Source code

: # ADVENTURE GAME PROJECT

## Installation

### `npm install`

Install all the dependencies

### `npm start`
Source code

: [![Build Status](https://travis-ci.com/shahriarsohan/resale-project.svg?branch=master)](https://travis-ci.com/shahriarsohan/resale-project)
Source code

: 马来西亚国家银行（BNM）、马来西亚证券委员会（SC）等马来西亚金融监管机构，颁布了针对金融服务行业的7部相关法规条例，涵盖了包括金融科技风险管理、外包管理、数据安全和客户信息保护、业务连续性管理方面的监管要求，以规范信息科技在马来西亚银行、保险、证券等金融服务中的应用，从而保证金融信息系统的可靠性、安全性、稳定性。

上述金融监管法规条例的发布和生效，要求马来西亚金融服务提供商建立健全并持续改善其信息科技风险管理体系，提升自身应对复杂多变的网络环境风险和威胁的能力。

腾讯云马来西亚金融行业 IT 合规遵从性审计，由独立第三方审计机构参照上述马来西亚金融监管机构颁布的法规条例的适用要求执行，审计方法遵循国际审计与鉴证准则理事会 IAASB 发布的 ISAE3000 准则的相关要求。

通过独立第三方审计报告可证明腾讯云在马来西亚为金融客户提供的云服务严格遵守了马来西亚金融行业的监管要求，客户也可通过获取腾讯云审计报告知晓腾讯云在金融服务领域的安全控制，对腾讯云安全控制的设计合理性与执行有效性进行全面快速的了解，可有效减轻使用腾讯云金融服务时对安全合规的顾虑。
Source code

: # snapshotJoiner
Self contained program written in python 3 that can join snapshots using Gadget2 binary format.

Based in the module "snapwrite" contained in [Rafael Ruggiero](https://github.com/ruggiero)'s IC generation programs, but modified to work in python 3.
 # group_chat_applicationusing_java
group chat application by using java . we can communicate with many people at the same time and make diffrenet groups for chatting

> **DESCRIPTION OF THE TASK**
Return all of the entries exactly as they were supplied.

> **EXERCISE SOLUTION**
Source code

: # ADVENTURE GAME PROJECT

## Installation

### `npm install`

Install all the dependencies

### `npm start`
Source code

: [![Build Status](https://travis-ci.com/shahriarsohan/resale-project.svg?branch=master)](https://travis-ci.com/shahriarsohan/resale-project)
Source code

: 马来西亚国家银行（BNM）、马来西亚证券委员会（SC）等马来西亚金融监管机构，颁布了针对金融服务行业的7部相关法规条例，涵盖了包括金融科技风险管理、外包管理、数据安全和客户信息保护、业务连续性管理方面的监管要求，以规范信息科技在马来西亚银行、保险、证券等金融服务中的应用，从而保证金融信息系统的可靠性、安全性、稳定性。

上述金融监管法规条例的发布和生效，要求马来西亚金融服务提供商建立健全并持续改善其信息科技风险管理体系，提升自身应对复杂多变的网络环境风险和威胁的能力。

腾讯云马来西亚金融行业 IT 合规遵从性审计，由独立第三方审计机构参照上述马来西亚金融监管机构颁布的法规条例的适用要求执行，审计方法遵循国际审计与鉴证准则理事会 IAASB 发布的 ISAE3000 准则的相关要求。

通过独立第三方审计报告可证明腾讯云在马来西亚为金融客户提供的云服务严格遵守了马来西亚金融行业的监管要求，客户也可通过获取腾讯云审计报告知晓腾讯云在金融服务领域的安全控制，对腾讯云安全控制的设计合理性与执行有效性进行全面快速的了解，可有效减轻使用腾讯云金融服务时对安全合规的顾虑。
Source code

: # snapshotJoiner
Self contained program written in python 3 that can join snapshots using Gadget2 binary format.

Based in the module "snapwrite" contained in [Rafael Ruggiero](https://github.com/ruggiero)'s IC generation programs, but modified to work in python 3.
 # group_chat_applicationusing_java
group chat application by using java . we can communicate with many people at the same time and make diffrenet groups for chatting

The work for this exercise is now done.